*** Record excerpts Section Begins ***

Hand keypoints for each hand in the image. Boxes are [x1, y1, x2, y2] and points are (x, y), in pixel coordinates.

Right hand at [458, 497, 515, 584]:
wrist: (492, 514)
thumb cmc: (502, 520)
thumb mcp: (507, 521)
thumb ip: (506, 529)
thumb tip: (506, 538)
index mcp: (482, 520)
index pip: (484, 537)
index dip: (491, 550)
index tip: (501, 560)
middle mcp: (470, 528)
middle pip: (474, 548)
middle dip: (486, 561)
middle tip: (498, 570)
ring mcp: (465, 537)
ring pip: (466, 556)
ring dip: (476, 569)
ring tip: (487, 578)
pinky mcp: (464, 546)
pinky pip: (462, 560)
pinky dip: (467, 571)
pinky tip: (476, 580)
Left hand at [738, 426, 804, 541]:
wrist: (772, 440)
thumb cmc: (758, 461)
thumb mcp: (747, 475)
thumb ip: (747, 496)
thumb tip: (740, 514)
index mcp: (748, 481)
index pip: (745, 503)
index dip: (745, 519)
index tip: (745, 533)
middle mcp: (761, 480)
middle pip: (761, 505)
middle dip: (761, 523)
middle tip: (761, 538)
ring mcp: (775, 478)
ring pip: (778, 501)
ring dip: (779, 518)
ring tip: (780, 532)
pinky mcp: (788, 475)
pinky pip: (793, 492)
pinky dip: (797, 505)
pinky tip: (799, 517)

*** Record excerpts Section Ends ***

Work task
Write out every line of the data that holds the word "ring".

Written reply
ring mcp: (465, 537)
ring pip: (466, 556)
ring dip: (476, 569)
ring tip: (487, 578)
ring mcp: (775, 478)
ring pip: (778, 501)
ring dip: (779, 518)
ring tip: (780, 532)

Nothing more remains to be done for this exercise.